Hey Ria, good to see you again. a) Find the values of $R$ and $k$. Step 1: Use the Remainder Theorem for division by $(x-1)$. Given that $p(x)$ leaves a remainder of $R$ when divided by $(x-1)$, we have $p(1) = R$. Substitute $x=1$ into $p(x) = x^3 + kx^2 - x + 12$: $$p(1) = (1)^3 + k(1)^2 - (1) + 12$$ $$R = 1 + k - 1 + 12$$ $$R = k + 12 \quad (*)$$ Step 2: Use the Remainder Theorem for division by $(x-4)$. Given that $p(x)$ leaves a remainder of $8R$ when divided by $(x-4)$, we have $p(4) = 8R$. Substitute $x=4$ into $p(x) = x^3 + kx^2 - x + 12$: $$p(4) = (4)^3 + k(4)^2 - (4) + 12$$ $$8R = 64 + 16k - 4 + 12$$ $$8R = 16k + 72 \quad (**)$$ Step 3: Solve the system of equations for $R$ and $k$. Substitute equation $()$ into equation $(*)$: $$8(k + 12) = 16k + 72$$ $$8k + 96 = 16k + 72$$ $$96 - 72 = 16k - 8k$$ $$24 = 8k$$ $$k = \frac{24}{8}$$ $$k = 3$$ Now substitute $k=3$ back into equation $(*)$ to find $R$: $$R = 3 + 12$$ $$R = 15$$ The values are $\boxed{R=15, k=3}$. b) Show that $(x+4)$ is a factor of $p(x)$. Step 1: Update $p(x)$ with the value of $k$. Using $k=3$, the polynomial is $p(x) = x^3 + 3x^2 - x + 12$. Step 2: Apply the Factor Theorem.

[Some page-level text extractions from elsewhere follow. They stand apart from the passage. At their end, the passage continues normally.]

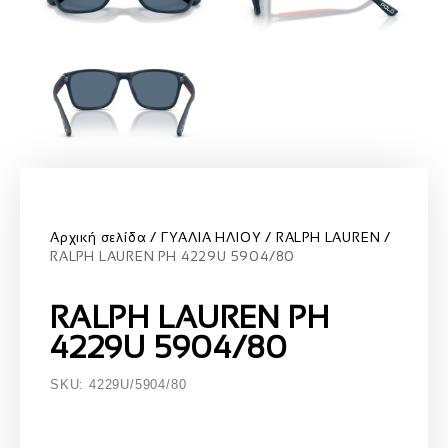
Αρχική σελίδα
ΓΥΑΛΙΑ ΗΛΙΟΥ
RALPH LAUREN
RALPH LAUREN PH 4229U 5904/80
RALPH LAUREN PH
4229U 5904/80
SKU: 4229U/5904/80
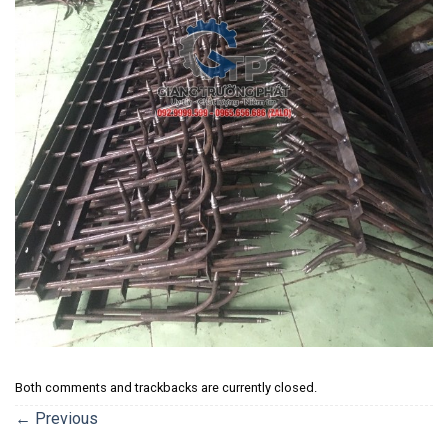
Both comments and trackbacks are currently closed.
←
Previous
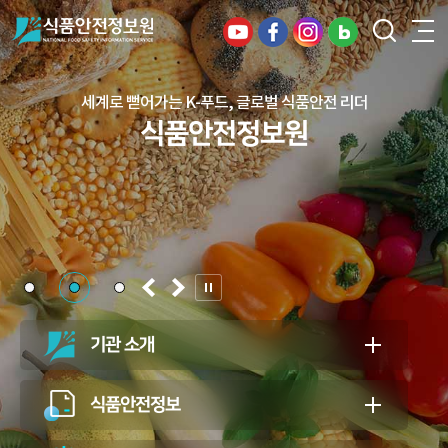
세계로 뻗어가는 K-푸드, 글로벌 식품안전 리더
건강하고 안전한 식생활, 일상의 행복을
식품안전정보원
든든하게 지키는 식품안전 지킴이
식품안전정보원
기관 소개
식품안전정보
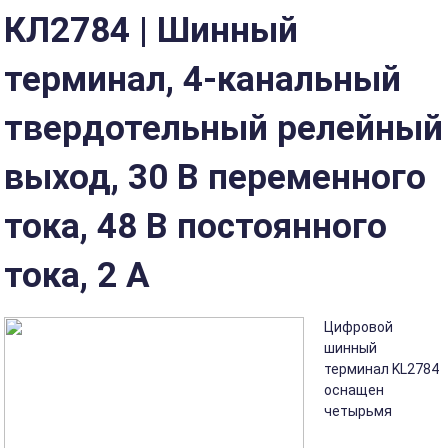
КЛ2784 | Шинный
терминал, 4-канальный
твердотельный релейный
выход, 30 В переменного
тока, 48 В постоянного
тока, 2 А
Цифровой
шинный
терминал KL2784
оснащен
четырьмя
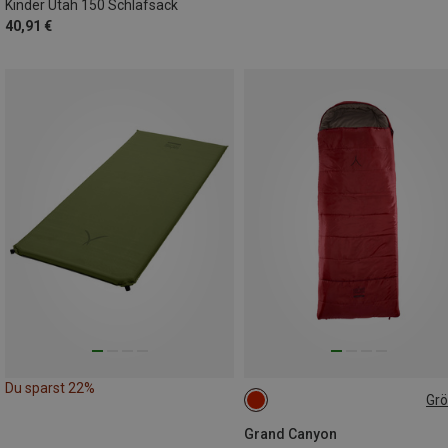
Kinder Utah 150 Schlafsack
40,91 €
Du sparst 22%
Gr
MAX. 190CM
Grand Canyon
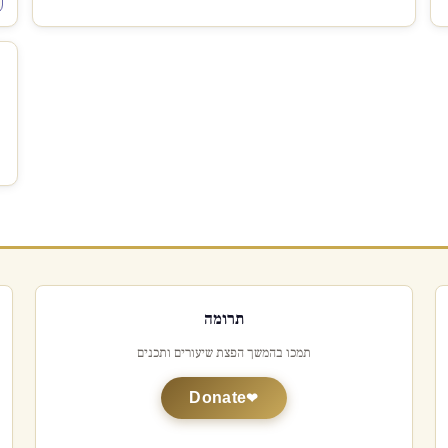
תרומה
תמכו בהמשך הפצת שיעורים ותכנים
Donate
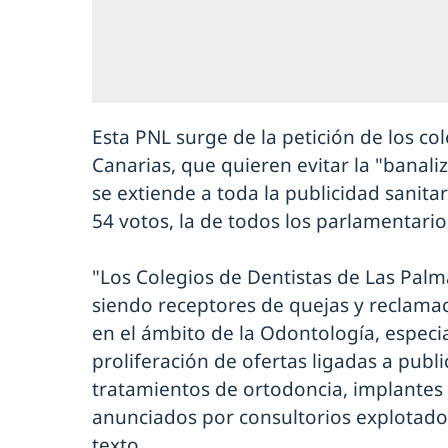
Esta PNL surge de la petición de los c
Canarias, que quieren evitar la "banali
se extiende a toda la publicidad sanita
54 votos, la de todos los parlamentar
"Los Colegios de Dentistas de Las Palm
siendo receptores de quejas y reclamac
en el ámbito de la Odontología, especia
proliferación de ofertas ligadas a pub
tratamientos de ortodoncia, implantes
anunciados por consultorios explotados 
texto.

For $(x+4)$ to be a factor of $p(x)$, we must show that $p(-4) = 0$. Substitute $x=-4$ into $p(x)$: $$p(-4) = (-4)^3 + 3(-4)^2 - (-4) + 12$$ $$p(-4) = -64 + 3(16) + 4 + 12$$ $$p(-4) = -64 + 48 + 4 + 12$$ $$p(-4) = -64 + 64$$ $$p(-4) = 0$$ Since $p(-4) = 0$, by the Factor Theorem, $(x+4)$ is a factor of $p(x)$. Send me the next one 📸

Given that p(x) leaves a remainder of R when divided by (x-1), we have p(1) = R.